■ SELECTED EXTRACT ■
::::::::::
However, lately, as we continue to adjust to an added 40 or more hours a week of togetherness, we must admit to a bit of snippiness here and there. As he so sweetly put it after a bit of back and forth over the proper way to assemble and bake a homemade pizza, “You need to go away for a long time.” Given my love of travel, I took it as the nicest thing he could have said at the time, but that is open to interpretation!
Still, that short exchange made me think about my previous marriage and what it might be like to be living in this situation with someone who is not so kind or loving or easy going.
I asked a friend who works in local law enforcement about the types of calls they are receiving, and it should bear no surprise that domestic violence is on the rise. These are incredibly stressful times under incredibly stressful circumstances. Lost jobs, kids home from school, food uncertainty, limited recreational opportunities — each of these factors can be a trigger for someone prone to violence, as they compound, it should not be a revelation to learn violent behavior is also increasing. And, while we primarily think of women as the victims of domestic violence, either gender can be found on the receiving end of abuse.
With that in mind, as we reach out to friends and family during this time of physical isolation, we should be mindful of checking in and taking a temperature of their home life.
Here are just a few questions to ask or consider:
Do they seem anxious or nervous around their partner? Are they reluctant to disagree with their partner? Does their partner embarrass or criticize them? Does their partner dictate who they can see or be in contact with? Do they make excuses for their partner? Is it difficult to have a conversation without their partner present?
If you suspect a friend or loved one is in an abusive relationship, there is help available to them. Locally, they can call the Community Beyond Violence hotline anytime at 530-272-3467 or the national hotline at 1-800-799-7233. Should they be unable to make the call themselves, encourage them to turn to a trusted friend, family member or you, who can make a call to on their behalf. Making the call does not mean they have to be ready to leave, but a trained counselor can offer ideas and assistance to develop a safety plan.
::::::::::
■ DATA FOR ANALYSIS ■
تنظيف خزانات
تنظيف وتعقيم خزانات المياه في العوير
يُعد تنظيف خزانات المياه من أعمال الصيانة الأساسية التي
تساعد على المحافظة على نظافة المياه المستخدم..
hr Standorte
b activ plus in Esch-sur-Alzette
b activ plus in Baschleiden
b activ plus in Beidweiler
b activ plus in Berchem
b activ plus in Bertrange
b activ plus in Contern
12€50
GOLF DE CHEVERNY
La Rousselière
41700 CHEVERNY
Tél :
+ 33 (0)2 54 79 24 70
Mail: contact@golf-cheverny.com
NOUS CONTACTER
::::::::::
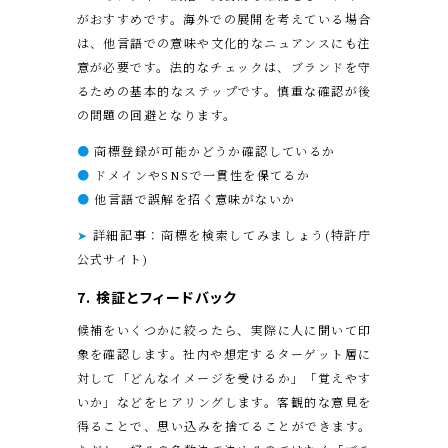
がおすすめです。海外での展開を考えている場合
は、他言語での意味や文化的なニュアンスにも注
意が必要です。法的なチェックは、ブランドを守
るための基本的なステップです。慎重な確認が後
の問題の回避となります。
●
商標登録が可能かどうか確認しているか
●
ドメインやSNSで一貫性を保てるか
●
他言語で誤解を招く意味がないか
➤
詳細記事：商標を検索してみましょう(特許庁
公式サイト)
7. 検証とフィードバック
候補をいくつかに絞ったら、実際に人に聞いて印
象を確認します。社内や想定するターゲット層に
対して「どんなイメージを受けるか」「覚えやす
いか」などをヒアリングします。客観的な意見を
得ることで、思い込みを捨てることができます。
::::::::::
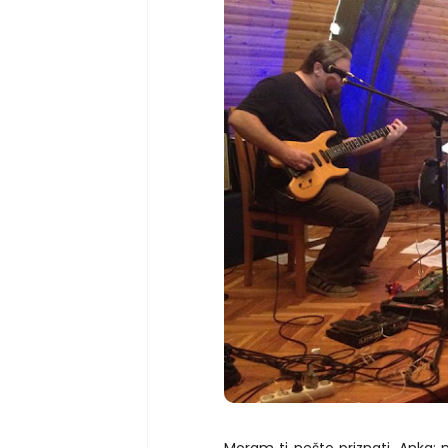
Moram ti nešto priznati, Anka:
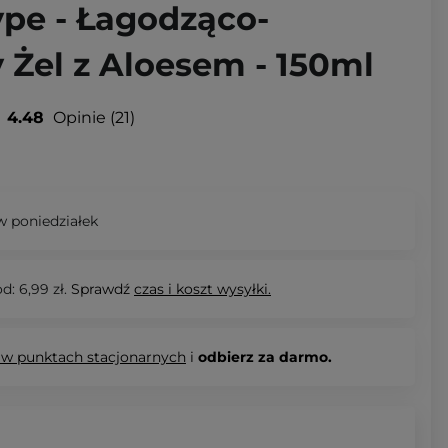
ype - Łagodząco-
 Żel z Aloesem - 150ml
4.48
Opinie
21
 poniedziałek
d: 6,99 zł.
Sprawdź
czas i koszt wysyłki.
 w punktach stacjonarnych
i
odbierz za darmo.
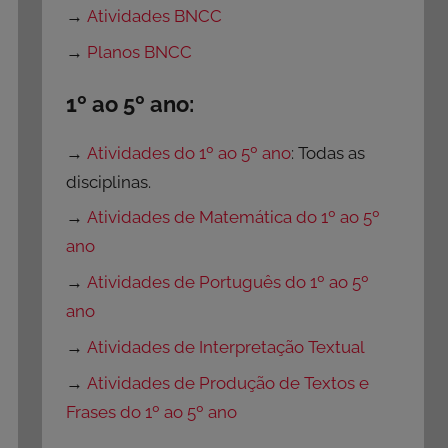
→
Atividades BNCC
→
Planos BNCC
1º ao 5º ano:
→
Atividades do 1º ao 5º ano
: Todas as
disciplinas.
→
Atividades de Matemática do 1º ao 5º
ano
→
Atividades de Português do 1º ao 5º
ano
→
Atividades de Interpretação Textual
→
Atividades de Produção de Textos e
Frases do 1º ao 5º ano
::::::::::
■ REQUIRED ACTION ■
Please return the passage on domestic violence word for word, between "Still, that short" and "or easy going.", inclusive.

■ RESULT OF THIS TASK ■
Still, that short exchange made me think about my previous marriage and what it might be like to be living in this situation with someone who is not so kind or loving or easy going.